34 Maar toen zij bemerkten dat hij een Jood was ging er één stem op van allen, omtrent twee uren lang, roepende: Groot is de Diana der Efesiërs!
35 En als de stadsschrijver de schare gestild had, zeide hij: Mannen van Efesus! welk mensch is er toch, die niet weet dat de stad der Efesiërs de tempelbewaarster is van de groote Diana, en van het beeld dat uit den hemel gevallen is?
36 Daar dit dan ontegenzeggelijk is, zoo behoordet gij u stil te houden en niets lichtvaardig te doen.
37 Want gij hebt deze mannen hier gebracht die geen tempelroovers zijn, noch onze godin lasteren.
38 Als dan nu Demetrius, en de kunstenaars die met hem zijn, tegen iemand een klacht hebben, er worden rechtsdagen gehouden en er zijn stadhouders; laat hen malkander aanklagen!

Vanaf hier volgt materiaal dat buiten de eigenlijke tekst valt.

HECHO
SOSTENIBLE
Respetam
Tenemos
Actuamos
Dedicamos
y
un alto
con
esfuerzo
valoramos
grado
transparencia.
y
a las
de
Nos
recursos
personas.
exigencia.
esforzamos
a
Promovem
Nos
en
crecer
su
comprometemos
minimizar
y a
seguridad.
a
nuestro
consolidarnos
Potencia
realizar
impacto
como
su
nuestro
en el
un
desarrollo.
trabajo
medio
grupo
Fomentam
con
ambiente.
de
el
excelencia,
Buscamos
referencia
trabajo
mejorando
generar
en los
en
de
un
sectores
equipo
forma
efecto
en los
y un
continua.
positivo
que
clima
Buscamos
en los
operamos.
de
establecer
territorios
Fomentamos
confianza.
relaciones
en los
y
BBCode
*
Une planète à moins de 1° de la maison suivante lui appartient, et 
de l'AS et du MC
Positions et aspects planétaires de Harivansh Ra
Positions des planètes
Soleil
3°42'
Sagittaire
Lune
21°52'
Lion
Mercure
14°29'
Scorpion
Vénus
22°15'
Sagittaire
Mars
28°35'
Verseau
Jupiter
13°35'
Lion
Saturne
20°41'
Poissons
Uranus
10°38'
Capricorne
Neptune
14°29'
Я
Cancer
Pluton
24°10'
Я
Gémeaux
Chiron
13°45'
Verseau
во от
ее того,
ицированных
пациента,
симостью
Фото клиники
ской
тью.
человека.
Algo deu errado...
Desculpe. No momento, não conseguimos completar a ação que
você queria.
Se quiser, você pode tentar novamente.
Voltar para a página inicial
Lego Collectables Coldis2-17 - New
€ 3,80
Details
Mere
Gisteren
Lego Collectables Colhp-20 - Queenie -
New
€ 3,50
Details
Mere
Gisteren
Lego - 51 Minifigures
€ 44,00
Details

39 En als gij iets verlangt omtrent andere dingen, dat zal beslist worden in een wettige vergadering!
40 Want wij loopen ook gevaar over het oproer van heden aangeklaagd te worden, daar er geen grond is waarop wij rekenschap zullen kunnen geven van deze samenspanning.
41 En dit gezegd hebbende, deed hij de vergadering uiteen gaan.